ISA Trans. 2020 May:100:308-321. doi: 10.1016/j.isatra.2019.11.008. Epub 2019 Nov 7.

Abstract

A satellite image transmitted from satellite to the ground station is corrupted by different kinds of noises such as impulse noise, speckle noise and Gaussian noise. The traditional methods of denoising can remove the noise components but cannot preserve the quality of the image and lead to over-blurring of the edges in the image. To overcome these drawbacks, this paper develops an optimized bilateral filter for image denoising and preserving the edges using different nature inspired optimization algorithms which can effectively denoise the image without blurring the edges in the image. Denoising the image using a bilateral filter requires the decision of the control parameters so that the noise is removed and the edge details are preserved. With the help of optimization algorithms such as Particle Swarm Optimization (PSO), Cuckoo Search (CS) and Adaptive Cuckoo Search (ACS), the control parameters in the bilateral filter are decided for optimal performance.

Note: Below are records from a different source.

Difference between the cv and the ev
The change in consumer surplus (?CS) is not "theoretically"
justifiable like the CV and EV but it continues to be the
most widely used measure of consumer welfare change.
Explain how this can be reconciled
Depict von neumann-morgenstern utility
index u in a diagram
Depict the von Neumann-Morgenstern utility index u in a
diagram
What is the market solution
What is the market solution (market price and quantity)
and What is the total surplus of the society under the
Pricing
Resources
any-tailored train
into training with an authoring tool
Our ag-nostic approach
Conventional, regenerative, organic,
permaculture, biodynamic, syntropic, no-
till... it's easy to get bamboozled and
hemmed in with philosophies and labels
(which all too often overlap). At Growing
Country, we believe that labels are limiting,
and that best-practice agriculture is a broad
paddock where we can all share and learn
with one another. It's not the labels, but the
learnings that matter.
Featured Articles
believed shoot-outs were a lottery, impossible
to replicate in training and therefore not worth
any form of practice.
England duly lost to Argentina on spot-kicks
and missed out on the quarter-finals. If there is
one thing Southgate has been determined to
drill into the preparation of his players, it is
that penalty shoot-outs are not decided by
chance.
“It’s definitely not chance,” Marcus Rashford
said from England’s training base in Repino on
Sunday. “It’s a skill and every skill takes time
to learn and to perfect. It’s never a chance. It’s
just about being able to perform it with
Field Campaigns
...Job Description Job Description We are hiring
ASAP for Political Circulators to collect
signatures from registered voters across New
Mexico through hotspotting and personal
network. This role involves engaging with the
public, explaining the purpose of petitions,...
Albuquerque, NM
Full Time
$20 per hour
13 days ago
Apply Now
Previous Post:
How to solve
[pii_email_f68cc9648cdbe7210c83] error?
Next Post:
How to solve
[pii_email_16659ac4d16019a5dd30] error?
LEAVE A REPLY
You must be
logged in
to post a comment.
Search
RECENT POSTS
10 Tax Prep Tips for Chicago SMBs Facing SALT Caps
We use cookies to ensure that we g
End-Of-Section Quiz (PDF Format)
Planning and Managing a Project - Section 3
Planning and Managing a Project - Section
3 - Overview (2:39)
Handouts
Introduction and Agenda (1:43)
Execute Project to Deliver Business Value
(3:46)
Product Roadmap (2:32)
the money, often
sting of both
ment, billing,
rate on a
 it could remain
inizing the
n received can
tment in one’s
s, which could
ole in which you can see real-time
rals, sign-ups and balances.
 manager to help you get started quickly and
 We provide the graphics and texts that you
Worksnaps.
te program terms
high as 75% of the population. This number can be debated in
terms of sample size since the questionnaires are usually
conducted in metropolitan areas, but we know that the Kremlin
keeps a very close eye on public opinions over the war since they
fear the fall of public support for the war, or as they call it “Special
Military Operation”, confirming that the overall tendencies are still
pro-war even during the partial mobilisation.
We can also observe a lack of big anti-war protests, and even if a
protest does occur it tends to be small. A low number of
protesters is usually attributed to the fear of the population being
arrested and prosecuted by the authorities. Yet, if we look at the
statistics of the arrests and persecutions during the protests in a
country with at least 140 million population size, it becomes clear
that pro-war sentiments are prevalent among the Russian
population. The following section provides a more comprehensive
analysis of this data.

It is observed that the proposed Adaptive Cuckoo Search based bilateral filter denoising gives better results in terms of Peak Signal to Noise Ratio (PSNR), Mean Square Error (MSE), Feature Similarity Index (FSIM), Entropy and CPU time in comparison to traditional methods such as Median filter and RGB spatial filter.

Keywords: Adaptive Cuckoo Search; Bilateral filter; Denoising; Gaussian noise; Particle Swarm Optimization; Remote sensing; Spatial filter.